**PROVIDED RECORDS**:
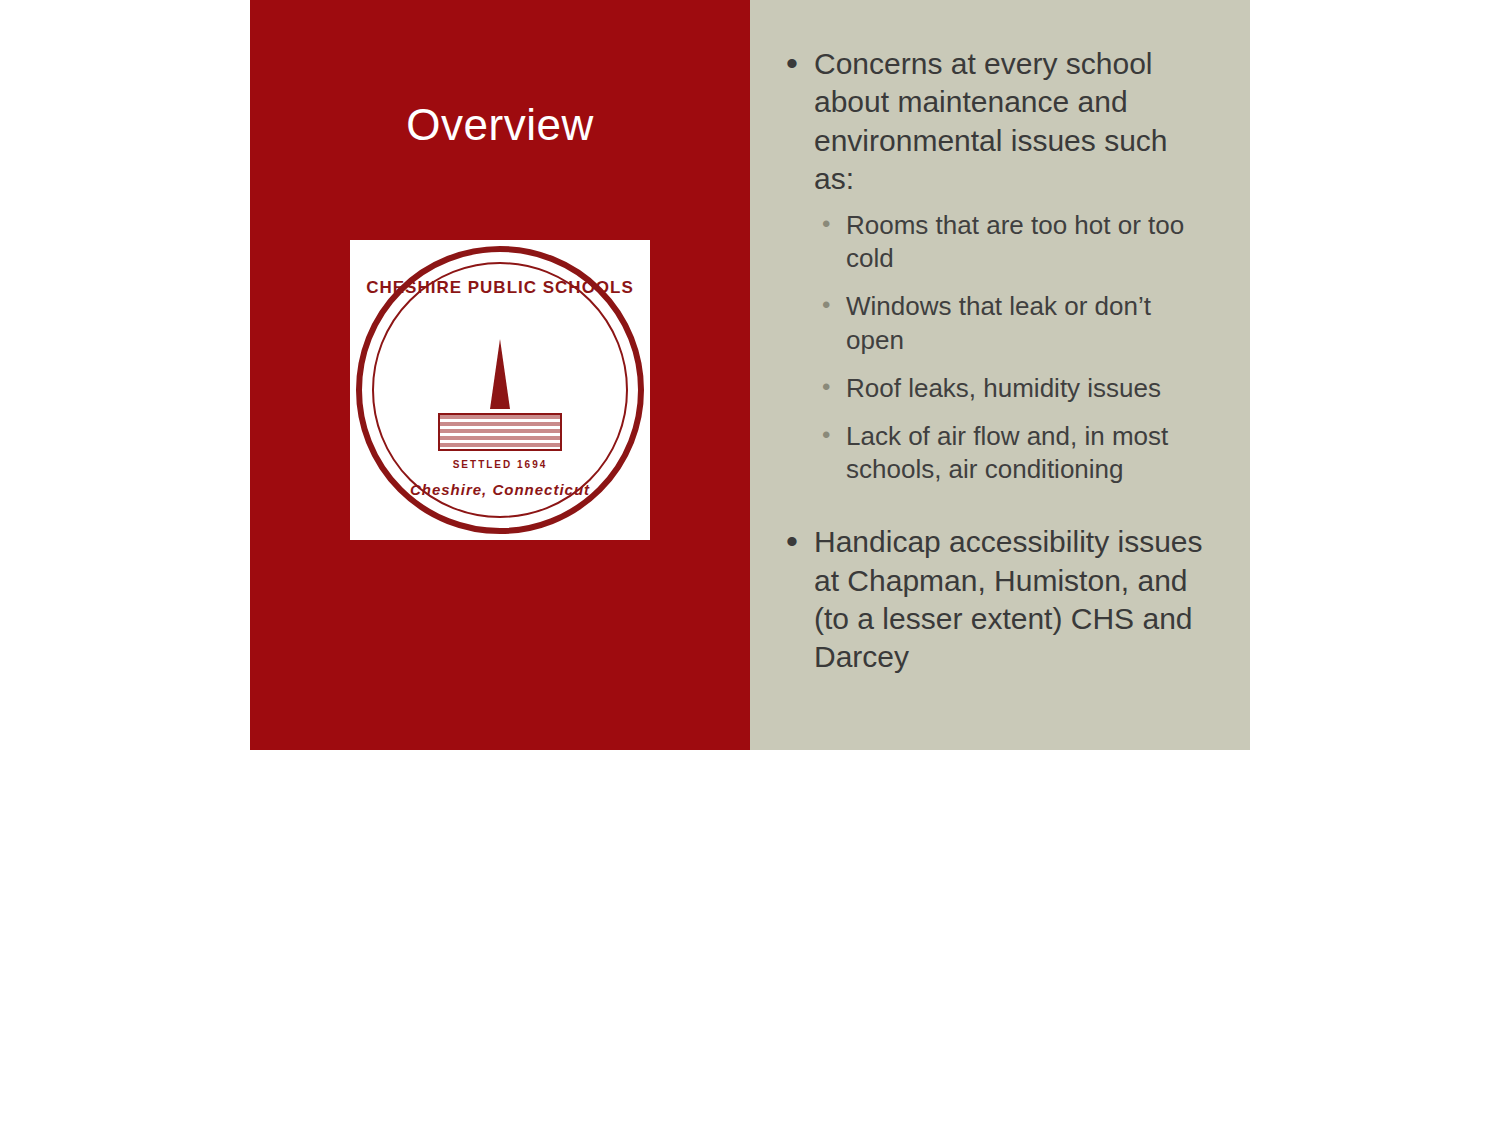Overview
CHESHIRE PUBLIC SCHOOLS
SETTLED 1694
Cheshire, Connecticut
Concerns at every school about maintenance and environmental issues such as:
Rooms that are too hot or too cold
Windows that leak or don’t open
Roof leaks, humidity issues
Lack of air flow and, in most schools, air conditioning
Handicap accessibility issues at Chapman, Humiston, and (to a lesser extent) CHS and Darcey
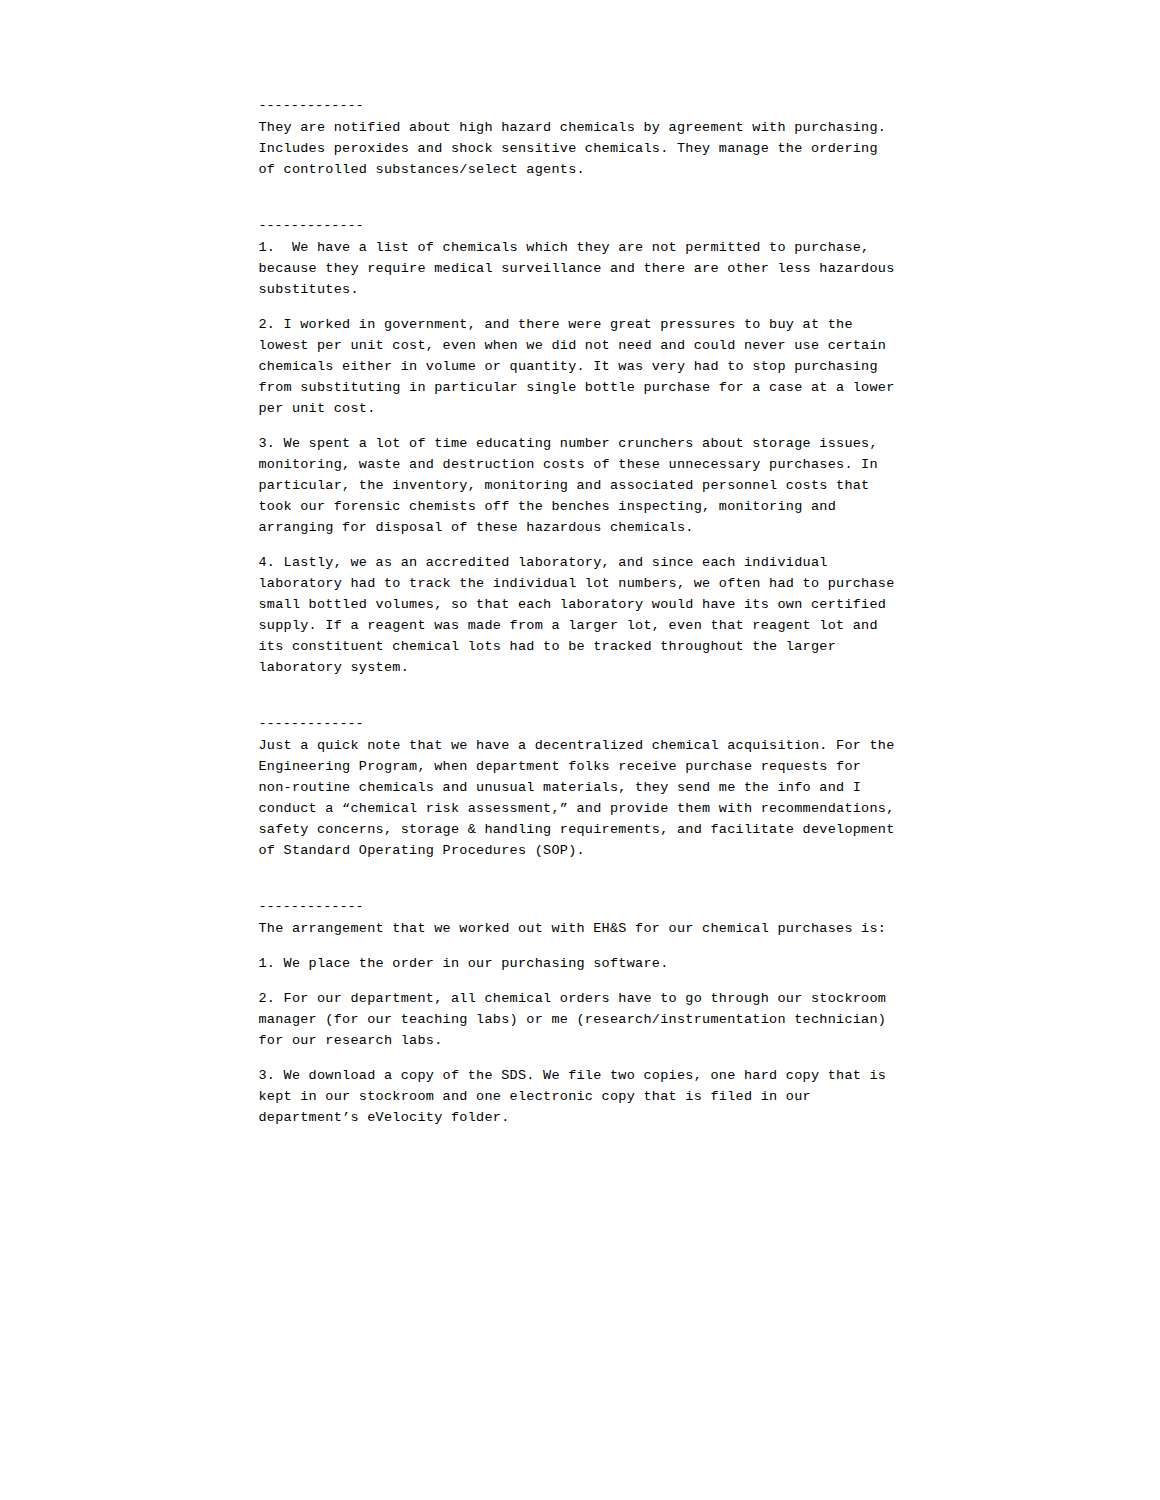-------------
They are notified about high hazard chemicals by agreement with purchasing. Includes peroxides and shock sensitive chemicals. They manage the ordering of controlled substances/select agents.
-------------
1. We have a list of chemicals which they are not permitted to purchase, because they require medical surveillance and there are other less hazardous substitutes.
2. I worked in government, and there were great pressures to buy at the lowest per unit cost, even when we did not need and could never use certain chemicals either in volume or quantity. It was very had to stop purchasing from substituting in particular single bottle purchase for a case at a lower per unit cost.
3. We spent a lot of time educating number crunchers about storage issues, monitoring, waste and destruction costs of these unnecessary purchases. In particular, the inventory, monitoring and associated personnel costs that took our forensic chemists off the benches inspecting, monitoring and arranging for disposal of these hazardous chemicals.
4. Lastly, we as an accredited laboratory, and since each individual laboratory had to track the individual lot numbers, we often had to purchase small bottled volumes, so that each laboratory would have its own certified supply. If a reagent was made from a larger lot, even that reagent lot and its constituent chemical lots had to be tracked throughout the larger laboratory system.
-------------
Just a quick note that we have a decentralized chemical acquisition. For the Engineering Program, when department folks receive purchase requests for non-routine chemicals and unusual materials, they send me the info and I conduct a “chemical risk assessment,” and provide them with recommendations, safety concerns, storage & handling requirements, and facilitate development of Standard Operating Procedures (SOP).
-------------
The arrangement that we worked out with EH&S for our chemical purchases is:
1. We place the order in our purchasing software.
2. For our department, all chemical orders have to go through our stockroom manager (for our teaching labs) or me (research/instrumentation technician) for our research labs.
3. We download a copy of the SDS. We file two copies, one hard copy that is kept in our stockroom and one electronic copy that is filed in our department’s eVelocity folder.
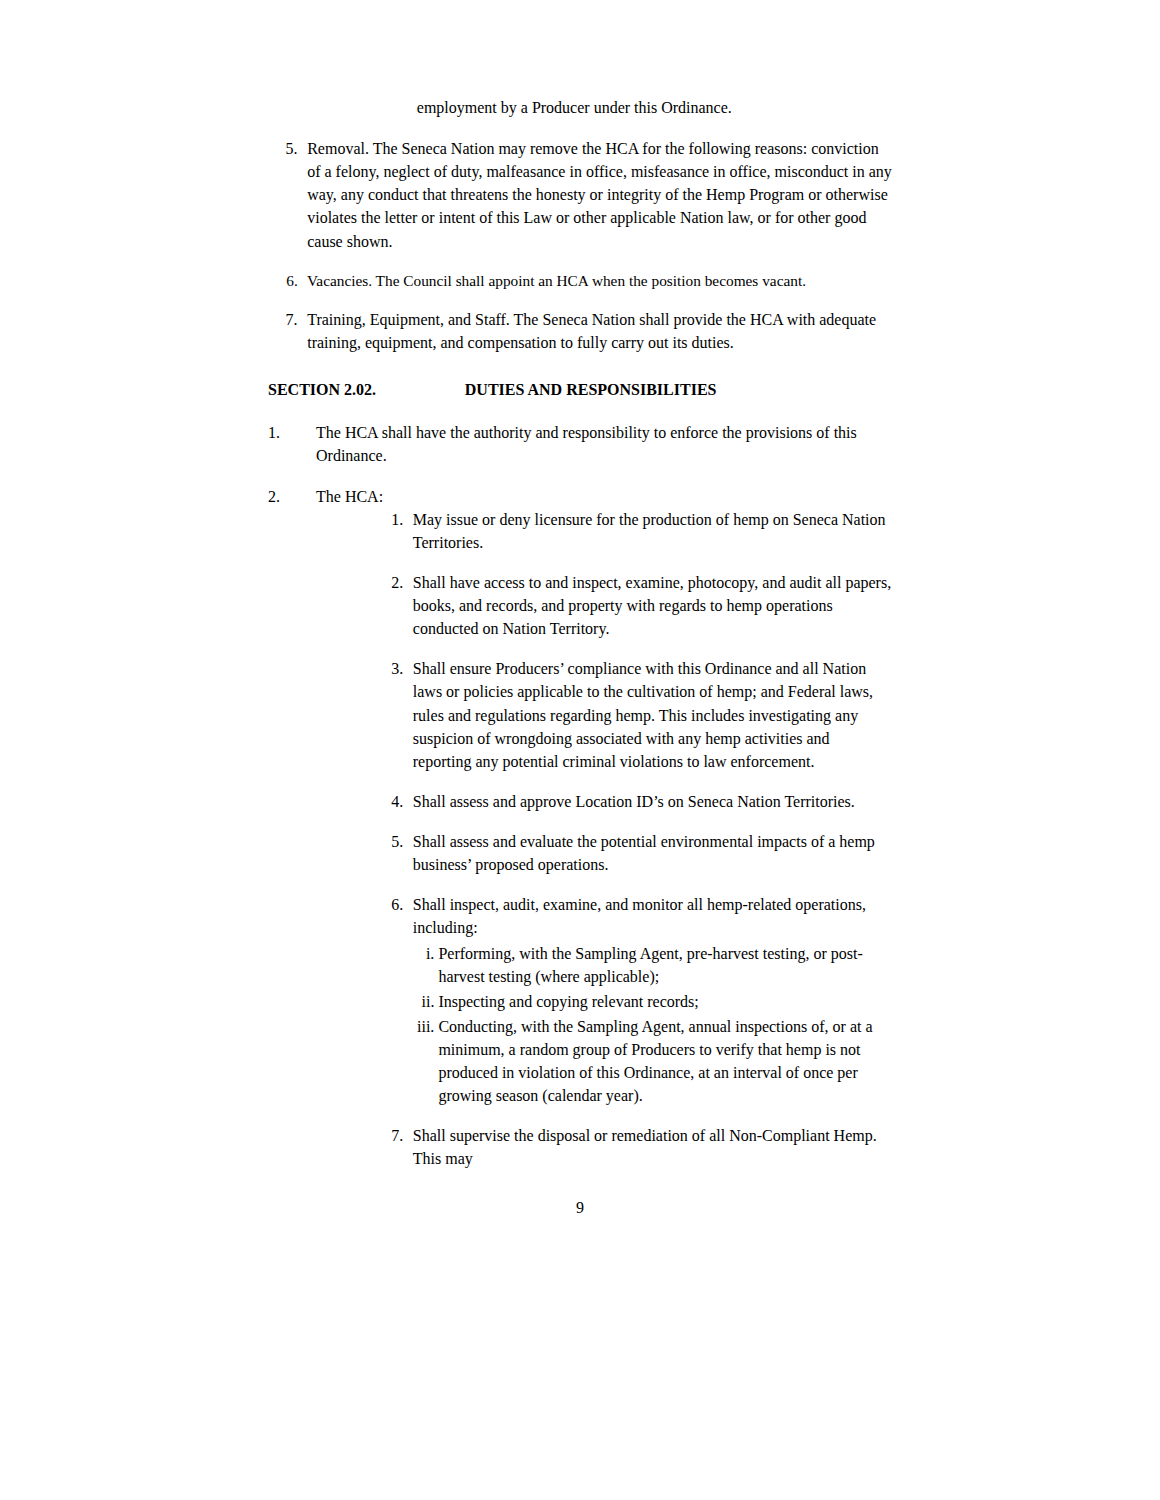employment by a Producer under this Ordinance.
Removal. The Seneca Nation may remove the HCA for the following reasons: conviction of a felony, neglect of duty, malfeasance in office, misfeasance in office, misconduct in any way, any conduct that threatens the honesty or integrity of the Hemp Program or otherwise violates the letter or intent of this Law or other applicable Nation law, or for other good cause shown.
Vacancies. The Council shall appoint an HCA when the position becomes vacant.
Training, Equipment, and Staff. The Seneca Nation shall provide the HCA with adequate training, equipment, and compensation to fully carry out its duties.
SECTION 2.02. DUTIES AND RESPONSIBILITIES
1. The HCA shall have the authority and responsibility to enforce the provisions of this Ordinance.
2. The HCA:
May issue or deny licensure for the production of hemp on Seneca Nation Territories.
Shall have access to and inspect, examine, photocopy, and audit all papers, books, and records, and property with regards to hemp operations conducted on Nation Territory.
Shall ensure Producers’ compliance with this Ordinance and all Nation laws or policies applicable to the cultivation of hemp; and Federal laws, rules and regulations regarding hemp. This includes investigating any suspicion of wrongdoing associated with any hemp activities and reporting any potential criminal violations to law enforcement.
Shall assess and approve Location ID’s on Seneca Nation Territories.
Shall assess and evaluate the potential environmental impacts of a hemp business’ proposed operations.
Shall inspect, audit, examine, and monitor all hemp-related operations, including:
Performing, with the Sampling Agent, pre-harvest testing, or post-harvest testing (where applicable);
Inspecting and copying relevant records;
Conducting, with the Sampling Agent, annual inspections of, or at a minimum, a random group of Producers to verify that hemp is not produced in violation of this Ordinance, at an interval of once per growing season (calendar year).
Shall supervise the disposal or remediation of all Non-Compliant Hemp. This may
9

**WORK INSTRUCTION**:
Your reply must consist solely of the number of lines in the data that contain the word "there".

**ANSWER BOX**:
2